Central to Enright’s curatorial vision is, as also expressed by his title, allegory. Black and white is “beautiful,” he says—“extraordinarily pleasing in a formalist way.” As a phrase, it is a cliché used to connote straightforwardness and clarity. In this manner, it is graphic and symbolic, akin to traditional allegory. Yet it is precisely this order and even rigidity—or rather the appearance of same—that interests Enright, granting black and white its ambiguous power.

Enright makes special mention of one of the biennial’s participants, Guelph painter Will Gorlitz, whose Always Already suite of paintings—a vision of nuclear winter shown at Toronto’s Museum of Contemporary Canadian Art last year—is based on an 18th-century allegorical Dutch painting by Johann Melchior Roos. “These are toy animals that are probably in flour or sugar or something like that,” says Enright of Gorlitz’s work, “but they also suggest a deeply troubling future if we continue on our existing path. At the same time—and this is always the trick with good art—they are such beautiful paintings that we’re trapped in this strange space between admiration and terror.”

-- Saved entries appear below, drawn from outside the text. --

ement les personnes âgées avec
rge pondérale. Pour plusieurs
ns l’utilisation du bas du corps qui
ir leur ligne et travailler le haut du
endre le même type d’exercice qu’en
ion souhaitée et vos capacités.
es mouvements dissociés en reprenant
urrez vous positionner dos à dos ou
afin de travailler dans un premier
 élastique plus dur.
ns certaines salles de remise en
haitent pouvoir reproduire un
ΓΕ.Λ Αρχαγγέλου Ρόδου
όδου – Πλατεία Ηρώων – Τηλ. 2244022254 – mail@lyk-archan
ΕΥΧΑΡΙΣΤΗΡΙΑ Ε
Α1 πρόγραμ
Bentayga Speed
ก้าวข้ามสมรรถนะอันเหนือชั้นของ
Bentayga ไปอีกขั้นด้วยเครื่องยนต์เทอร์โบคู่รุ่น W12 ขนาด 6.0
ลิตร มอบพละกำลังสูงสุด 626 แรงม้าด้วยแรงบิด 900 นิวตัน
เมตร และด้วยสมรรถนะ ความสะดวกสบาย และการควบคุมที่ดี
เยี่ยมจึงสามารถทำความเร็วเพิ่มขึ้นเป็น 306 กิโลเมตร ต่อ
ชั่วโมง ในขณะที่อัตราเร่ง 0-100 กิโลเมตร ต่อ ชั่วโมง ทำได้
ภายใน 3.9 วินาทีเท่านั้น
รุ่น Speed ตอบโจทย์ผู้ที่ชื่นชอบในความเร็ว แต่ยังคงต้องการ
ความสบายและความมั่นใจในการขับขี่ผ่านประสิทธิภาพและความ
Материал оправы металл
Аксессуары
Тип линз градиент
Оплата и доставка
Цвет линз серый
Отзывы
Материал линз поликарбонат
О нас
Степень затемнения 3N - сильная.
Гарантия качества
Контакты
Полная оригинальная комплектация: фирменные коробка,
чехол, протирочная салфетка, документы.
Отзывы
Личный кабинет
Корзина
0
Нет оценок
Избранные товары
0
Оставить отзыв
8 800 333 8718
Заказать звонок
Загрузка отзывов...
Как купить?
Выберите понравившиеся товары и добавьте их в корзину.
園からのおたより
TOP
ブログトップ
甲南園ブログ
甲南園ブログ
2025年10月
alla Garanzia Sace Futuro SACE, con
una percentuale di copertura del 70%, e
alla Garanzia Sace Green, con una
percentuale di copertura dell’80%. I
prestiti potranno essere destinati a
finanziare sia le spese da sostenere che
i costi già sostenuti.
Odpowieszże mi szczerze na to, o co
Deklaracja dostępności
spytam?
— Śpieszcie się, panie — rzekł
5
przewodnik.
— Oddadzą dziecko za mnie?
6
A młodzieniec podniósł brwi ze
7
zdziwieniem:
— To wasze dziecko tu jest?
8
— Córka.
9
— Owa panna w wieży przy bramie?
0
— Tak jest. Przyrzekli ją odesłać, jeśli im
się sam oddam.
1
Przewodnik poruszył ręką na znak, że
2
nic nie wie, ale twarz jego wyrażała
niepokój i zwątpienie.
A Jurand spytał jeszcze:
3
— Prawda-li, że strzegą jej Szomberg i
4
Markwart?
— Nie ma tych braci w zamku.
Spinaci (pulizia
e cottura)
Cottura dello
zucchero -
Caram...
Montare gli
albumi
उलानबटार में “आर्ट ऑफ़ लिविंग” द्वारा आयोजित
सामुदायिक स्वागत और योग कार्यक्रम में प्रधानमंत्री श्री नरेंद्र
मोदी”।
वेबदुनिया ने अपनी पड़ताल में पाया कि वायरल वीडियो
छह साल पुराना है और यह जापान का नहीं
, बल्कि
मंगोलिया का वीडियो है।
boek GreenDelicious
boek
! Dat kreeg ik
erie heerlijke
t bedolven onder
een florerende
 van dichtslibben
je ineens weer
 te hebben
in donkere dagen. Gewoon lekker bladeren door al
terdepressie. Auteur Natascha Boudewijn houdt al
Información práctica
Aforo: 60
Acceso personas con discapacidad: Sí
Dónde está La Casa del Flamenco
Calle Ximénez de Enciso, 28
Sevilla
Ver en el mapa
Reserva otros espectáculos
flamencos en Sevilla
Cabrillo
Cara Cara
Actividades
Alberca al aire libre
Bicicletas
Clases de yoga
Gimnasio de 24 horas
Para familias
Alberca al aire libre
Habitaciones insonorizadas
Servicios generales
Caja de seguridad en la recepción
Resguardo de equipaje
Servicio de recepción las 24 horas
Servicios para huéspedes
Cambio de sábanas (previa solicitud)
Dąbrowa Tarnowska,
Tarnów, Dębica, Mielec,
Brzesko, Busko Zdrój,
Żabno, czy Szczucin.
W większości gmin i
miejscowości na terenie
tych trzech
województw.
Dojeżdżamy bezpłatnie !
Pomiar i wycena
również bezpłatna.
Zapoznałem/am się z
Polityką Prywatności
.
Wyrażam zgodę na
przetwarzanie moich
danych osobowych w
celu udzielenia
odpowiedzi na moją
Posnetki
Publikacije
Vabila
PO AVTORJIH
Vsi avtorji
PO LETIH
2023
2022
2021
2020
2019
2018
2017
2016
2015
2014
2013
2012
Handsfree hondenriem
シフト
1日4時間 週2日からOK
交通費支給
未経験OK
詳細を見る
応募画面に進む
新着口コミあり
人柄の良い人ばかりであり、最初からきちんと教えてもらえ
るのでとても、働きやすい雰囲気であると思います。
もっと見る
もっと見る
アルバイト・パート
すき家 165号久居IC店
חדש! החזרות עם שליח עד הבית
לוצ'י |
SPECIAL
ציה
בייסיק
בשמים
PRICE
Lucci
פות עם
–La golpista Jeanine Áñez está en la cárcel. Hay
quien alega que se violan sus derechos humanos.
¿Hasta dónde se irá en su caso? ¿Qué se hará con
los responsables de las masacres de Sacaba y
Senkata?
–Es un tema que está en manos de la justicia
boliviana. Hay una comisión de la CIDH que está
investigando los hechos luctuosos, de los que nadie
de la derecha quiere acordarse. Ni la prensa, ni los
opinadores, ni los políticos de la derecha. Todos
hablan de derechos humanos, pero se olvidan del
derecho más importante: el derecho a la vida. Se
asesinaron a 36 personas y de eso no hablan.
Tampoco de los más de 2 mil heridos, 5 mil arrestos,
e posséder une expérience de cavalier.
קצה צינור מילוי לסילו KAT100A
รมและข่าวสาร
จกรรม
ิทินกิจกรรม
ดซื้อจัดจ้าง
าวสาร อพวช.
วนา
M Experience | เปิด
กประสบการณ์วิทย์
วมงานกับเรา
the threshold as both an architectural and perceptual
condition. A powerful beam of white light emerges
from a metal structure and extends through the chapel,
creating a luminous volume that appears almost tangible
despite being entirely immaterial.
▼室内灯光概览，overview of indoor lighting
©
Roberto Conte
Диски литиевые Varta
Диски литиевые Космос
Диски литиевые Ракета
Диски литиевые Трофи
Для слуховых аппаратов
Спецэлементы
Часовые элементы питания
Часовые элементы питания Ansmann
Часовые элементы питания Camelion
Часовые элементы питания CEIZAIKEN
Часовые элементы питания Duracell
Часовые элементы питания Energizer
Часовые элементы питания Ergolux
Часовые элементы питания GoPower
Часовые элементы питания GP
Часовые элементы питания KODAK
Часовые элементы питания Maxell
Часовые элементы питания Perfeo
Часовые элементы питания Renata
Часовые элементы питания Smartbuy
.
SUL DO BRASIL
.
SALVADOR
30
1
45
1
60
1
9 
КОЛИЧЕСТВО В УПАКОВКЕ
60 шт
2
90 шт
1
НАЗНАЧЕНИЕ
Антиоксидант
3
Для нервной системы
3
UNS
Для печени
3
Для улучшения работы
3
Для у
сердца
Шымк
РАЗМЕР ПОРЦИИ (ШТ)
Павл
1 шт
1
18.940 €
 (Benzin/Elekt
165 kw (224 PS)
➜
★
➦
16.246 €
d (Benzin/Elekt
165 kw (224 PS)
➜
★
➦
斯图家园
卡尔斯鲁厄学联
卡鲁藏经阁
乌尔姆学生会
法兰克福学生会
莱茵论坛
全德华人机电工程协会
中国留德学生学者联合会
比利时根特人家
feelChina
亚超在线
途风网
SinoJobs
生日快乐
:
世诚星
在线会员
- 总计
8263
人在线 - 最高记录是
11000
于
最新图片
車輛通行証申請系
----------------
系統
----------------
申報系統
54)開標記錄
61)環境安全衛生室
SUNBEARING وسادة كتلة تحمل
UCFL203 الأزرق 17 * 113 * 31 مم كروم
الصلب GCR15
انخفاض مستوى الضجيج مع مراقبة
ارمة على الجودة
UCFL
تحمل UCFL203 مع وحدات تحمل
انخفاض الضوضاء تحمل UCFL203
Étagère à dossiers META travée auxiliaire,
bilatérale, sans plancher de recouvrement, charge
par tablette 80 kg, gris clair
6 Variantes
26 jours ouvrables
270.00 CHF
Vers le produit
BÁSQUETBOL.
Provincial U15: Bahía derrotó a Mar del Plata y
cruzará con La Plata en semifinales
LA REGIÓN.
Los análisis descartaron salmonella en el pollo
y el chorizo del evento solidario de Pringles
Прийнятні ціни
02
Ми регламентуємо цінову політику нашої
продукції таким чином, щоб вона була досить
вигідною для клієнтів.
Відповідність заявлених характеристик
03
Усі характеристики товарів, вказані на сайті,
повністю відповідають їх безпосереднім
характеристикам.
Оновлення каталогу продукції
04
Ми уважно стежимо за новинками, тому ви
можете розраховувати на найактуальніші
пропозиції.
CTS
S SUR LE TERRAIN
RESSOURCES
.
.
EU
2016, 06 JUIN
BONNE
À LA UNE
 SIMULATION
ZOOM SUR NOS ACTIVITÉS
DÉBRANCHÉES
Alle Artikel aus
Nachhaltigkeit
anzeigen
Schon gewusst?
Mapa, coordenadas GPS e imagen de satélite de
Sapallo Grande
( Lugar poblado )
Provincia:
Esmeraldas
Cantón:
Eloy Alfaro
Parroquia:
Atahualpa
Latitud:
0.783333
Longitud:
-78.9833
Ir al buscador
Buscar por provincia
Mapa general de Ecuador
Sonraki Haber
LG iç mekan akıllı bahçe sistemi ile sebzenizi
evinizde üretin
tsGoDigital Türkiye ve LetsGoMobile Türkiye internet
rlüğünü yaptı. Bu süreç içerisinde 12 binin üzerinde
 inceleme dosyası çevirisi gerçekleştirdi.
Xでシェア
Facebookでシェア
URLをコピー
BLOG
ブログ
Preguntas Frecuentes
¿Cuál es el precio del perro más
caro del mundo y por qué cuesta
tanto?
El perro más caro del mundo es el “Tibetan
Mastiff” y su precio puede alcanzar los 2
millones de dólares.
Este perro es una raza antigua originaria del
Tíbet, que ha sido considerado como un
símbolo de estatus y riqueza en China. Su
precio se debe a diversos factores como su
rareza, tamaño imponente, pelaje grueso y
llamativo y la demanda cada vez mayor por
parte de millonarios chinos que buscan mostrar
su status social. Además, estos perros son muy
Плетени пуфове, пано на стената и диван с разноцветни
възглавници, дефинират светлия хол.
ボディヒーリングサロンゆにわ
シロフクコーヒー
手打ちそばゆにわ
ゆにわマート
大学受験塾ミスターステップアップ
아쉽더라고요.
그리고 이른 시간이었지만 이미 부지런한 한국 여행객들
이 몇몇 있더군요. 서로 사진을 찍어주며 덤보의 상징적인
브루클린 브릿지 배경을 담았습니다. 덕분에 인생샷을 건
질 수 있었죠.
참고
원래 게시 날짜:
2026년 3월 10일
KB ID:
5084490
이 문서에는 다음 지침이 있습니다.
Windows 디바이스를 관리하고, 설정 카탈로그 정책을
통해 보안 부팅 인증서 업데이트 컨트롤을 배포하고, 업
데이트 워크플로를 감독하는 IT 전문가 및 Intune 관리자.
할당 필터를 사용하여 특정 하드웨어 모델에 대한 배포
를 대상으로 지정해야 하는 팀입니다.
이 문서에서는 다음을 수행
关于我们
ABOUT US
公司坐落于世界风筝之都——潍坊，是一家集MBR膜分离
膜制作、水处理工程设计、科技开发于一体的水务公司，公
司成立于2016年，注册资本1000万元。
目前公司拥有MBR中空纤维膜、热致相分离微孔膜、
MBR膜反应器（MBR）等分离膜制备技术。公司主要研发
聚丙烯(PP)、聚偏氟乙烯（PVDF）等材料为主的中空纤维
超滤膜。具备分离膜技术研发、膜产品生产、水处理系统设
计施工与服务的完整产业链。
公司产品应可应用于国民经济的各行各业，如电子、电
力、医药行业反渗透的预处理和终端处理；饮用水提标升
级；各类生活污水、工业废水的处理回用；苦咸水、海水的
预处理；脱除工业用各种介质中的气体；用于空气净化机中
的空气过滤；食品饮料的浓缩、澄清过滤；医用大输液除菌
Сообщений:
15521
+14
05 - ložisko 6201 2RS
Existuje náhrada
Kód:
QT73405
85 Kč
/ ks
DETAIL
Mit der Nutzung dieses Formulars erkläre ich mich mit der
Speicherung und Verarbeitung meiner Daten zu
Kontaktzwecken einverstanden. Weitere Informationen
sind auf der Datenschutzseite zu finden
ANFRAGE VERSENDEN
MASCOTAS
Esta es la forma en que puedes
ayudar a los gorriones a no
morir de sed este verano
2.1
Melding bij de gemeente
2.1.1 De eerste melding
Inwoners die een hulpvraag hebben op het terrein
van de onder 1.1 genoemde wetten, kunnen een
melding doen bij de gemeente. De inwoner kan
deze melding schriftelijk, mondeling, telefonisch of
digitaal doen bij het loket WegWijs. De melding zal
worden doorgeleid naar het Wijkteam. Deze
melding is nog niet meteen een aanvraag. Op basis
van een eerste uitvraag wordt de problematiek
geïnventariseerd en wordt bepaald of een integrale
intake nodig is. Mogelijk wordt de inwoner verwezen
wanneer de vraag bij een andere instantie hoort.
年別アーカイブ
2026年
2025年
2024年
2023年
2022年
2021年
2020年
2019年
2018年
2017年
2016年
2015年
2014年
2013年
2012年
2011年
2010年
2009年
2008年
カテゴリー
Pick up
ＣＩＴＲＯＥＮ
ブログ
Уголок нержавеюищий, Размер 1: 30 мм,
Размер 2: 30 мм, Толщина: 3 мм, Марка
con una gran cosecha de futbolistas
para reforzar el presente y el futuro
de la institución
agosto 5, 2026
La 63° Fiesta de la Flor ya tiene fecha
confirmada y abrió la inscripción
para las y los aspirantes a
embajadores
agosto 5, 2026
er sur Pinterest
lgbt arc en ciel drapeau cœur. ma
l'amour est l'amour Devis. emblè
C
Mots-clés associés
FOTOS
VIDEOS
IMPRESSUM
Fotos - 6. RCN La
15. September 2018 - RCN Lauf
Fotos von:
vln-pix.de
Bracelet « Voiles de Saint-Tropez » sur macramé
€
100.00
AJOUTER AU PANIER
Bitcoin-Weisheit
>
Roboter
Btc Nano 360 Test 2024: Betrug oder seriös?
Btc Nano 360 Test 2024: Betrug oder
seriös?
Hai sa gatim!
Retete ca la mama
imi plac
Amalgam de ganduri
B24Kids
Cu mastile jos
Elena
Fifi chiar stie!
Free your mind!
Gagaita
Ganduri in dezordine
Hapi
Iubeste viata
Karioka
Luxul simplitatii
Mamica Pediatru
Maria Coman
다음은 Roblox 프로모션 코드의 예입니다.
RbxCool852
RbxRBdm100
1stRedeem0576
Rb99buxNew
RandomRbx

Other 2011 KWAG Biennial artists include Ashleigh Bartlett, whose abstract paintings as selected by Enright show a grey-scale palette subtly breaking through into colour, and Jenn E. Norton, whose two-channel video creates a confounding visual feedback loop. Themes range from geopolitics (Maha Mustafa’s Black Fountain, a sculptural statement on the 1991 Gulf War) to momento mori (Maura Doyle’s porcelain bones, at once delicate and disturbing, exquisite and gothic).


Enright himself is present in the work of Susan Dobson—a colleague at the University of Guelph, where they are both professors—in her photographic series “Eyes Closed.” Here, the curator himself becomes an allegory in black-and-white. “Dobson took photos of people in a dark room, asking them not to move and to close their eyes for three minutes and think of something,” says Enright. “As a viewer, you can scrutinize these subjects in an extraordinarily close and sometimes embarrassing way. It’s the idea of the photograph coming out of the blackness into a kind of image.”